**Requirement a**
Arrange the lines of the entries, from the line with "scientific name: Bufo bufo" through the last line of the entries, as a JSON list of strings with one string per line and blank lines omitted.
begin Text passage
Afghan minister tells Hagel security pact will be signed
Kabul (AFP) Dec 07, 2013 - US Defense Secretary Chuck Hagel on Saturday said he had received assurances during a visit to Kabul that a long-delayed deal allowing US troops to stay in Afghanistan after 2014 would be signed "in a timely manner".

The Bilateral Security Agreement (BSA) has been at the centre of a public dispute between the allies, with the US increasingly frustrated by President Hamid Karzai's negotiating tactics over the deal.

After meetings in the Afghan capital, Hagel told reporters that Defense Minister Bismillah Khan Mohammadi "assured me the BSA would be signed in a timely manner".

Washington and NATO have repeatedly appealed to Karzai to sign the BSA, which lays out the rules for US-led troops to operate in Afghanistan after 2014 on a mission focused on training and countering Al-Qaeda-linked extremists.

The Afghan president, who will stand down next year after two terms in power, recently refused to sign the pact promptly despite a "loya jirga" national assembly that he convened voting for him to do so.

President Barack Obama's deputies have warned that unless Karzai relents before the end of the year, there will be no option but to prepare for a full US exit -- the so-called "zero option".

The NATO commander in Afghanistan, General Joseph Dunford, said Saturday that he had not started planning for a total US withdrawal but that he would have to within "weeks" without the BSA being signed.

"In some weeks, I expect we'll start to plan for something other than 'Resolute Support'," Dunford told reporters, referring to NATO's current post-2014 plan.

Dunford said the military would have to "look at a couple of different possibilities".

With no US boots on the ground, Afghanistan would face the risk of a Taliban resurgence and likely lose out on a billions of dollars of military and other international aid.

There are currently 46,000 American troops and 27,000 soldiers from other coalition countries in Afghanistan, and almost the entire NATO-led force is scheduled to pull out by the end of next year.
end Text passage
**Requirement b**
State whether each statement below agrees with the article on the Afghan security pact, answering yes or no and quoting the deciding words of the article. (i) The Afghan defense minister assured Hagel that the BSA would be signed in a timely manner. (ii) General Dunford had already begun planning for a total US withdrawal. (iii) There are currently 46,000 American troops in Afghanistan.
begin Extracted records
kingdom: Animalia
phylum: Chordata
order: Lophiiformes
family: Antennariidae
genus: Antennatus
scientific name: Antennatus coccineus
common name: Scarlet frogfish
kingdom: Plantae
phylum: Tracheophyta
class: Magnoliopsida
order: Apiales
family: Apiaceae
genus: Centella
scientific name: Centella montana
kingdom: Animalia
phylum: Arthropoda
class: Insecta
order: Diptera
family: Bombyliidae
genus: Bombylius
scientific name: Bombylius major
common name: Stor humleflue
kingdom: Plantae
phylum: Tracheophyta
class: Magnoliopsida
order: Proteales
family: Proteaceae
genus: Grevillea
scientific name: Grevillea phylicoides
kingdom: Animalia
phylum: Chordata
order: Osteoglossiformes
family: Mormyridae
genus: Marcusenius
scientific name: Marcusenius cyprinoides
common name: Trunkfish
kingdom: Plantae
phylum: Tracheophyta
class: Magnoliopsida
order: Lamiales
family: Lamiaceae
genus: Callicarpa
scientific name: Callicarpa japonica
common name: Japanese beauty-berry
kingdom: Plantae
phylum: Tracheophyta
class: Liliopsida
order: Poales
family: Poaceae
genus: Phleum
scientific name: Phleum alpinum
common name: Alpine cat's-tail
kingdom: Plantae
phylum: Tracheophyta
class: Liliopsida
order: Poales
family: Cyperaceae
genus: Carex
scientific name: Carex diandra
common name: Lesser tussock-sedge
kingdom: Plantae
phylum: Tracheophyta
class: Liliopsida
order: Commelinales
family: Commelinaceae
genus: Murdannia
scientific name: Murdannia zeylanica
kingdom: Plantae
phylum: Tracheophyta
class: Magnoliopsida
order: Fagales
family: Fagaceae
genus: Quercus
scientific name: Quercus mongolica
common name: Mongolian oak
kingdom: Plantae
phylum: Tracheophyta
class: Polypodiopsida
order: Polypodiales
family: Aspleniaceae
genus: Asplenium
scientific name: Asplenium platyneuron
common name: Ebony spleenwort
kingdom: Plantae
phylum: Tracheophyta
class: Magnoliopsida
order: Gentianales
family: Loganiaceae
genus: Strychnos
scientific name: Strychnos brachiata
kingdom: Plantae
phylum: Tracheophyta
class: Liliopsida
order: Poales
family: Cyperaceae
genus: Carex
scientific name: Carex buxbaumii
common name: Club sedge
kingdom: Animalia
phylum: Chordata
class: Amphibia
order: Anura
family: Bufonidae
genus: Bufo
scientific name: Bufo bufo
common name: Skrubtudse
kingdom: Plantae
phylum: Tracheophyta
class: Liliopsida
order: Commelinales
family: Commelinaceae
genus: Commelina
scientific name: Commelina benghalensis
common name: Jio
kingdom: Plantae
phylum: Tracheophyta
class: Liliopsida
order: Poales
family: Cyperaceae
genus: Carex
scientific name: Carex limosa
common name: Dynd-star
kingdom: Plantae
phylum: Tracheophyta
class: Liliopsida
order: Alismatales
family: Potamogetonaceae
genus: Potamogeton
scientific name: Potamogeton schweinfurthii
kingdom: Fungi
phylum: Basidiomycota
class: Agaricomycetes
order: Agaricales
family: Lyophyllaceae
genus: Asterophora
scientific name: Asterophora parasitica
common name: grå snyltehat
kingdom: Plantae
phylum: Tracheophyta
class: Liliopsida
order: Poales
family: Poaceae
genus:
end Extracted records
**Response a**
[
  "scientific name: Bufo bufo",
  "common name: Skrubtudse",
  "kingdom: Plantae",
  "phylum: Tracheophyta",
  "class: Liliopsida",
  "order: Commelinales",
  "family: Commelinaceae",
  "genus: Commelina",
  "scientific name: Commelina benghalensis",
  "common name: Jio",
  "kingdom: Plantae",
  "phylum: Tracheophyta",
  "class: Liliopsida",
  "order: Poales",
  "family: Cyperaceae",
  "genus: Carex",
  "scientific name: Carex limosa",
  "common name: Dynd-star",
  "kingdom: Plantae",
  "phylum: Tracheophyta",
  "class: Liliopsida",
  "order: Alismatales",
  "family: Potamogetonaceae",
  "genus: Potamogeton",
  "scientific name: Potamogeton schweinfurthii",
  "kingdom: Fungi",
  "phylum: Basidiomycota",
  "class: Agaricomycetes",
  "order: Agaricales",
  "family: Lyophyllaceae",
  "genus: Asterophora",
  "scientific name: Asterophora parasitica",
  "common name: grå snyltehat",
  "kingdom: Plantae",
  "phylum: Tracheophyta",
  "class: Liliopsida",
  "order: Poales",
  "family: Poaceae",
  "genus:"
]

**Response b**
(i) Yes: "assured me the BSA would be signed in a timely manner"
(ii) No: "he had not started planning for a total US withdrawal"
(iii) Yes: "There are currently 46,000 American troops"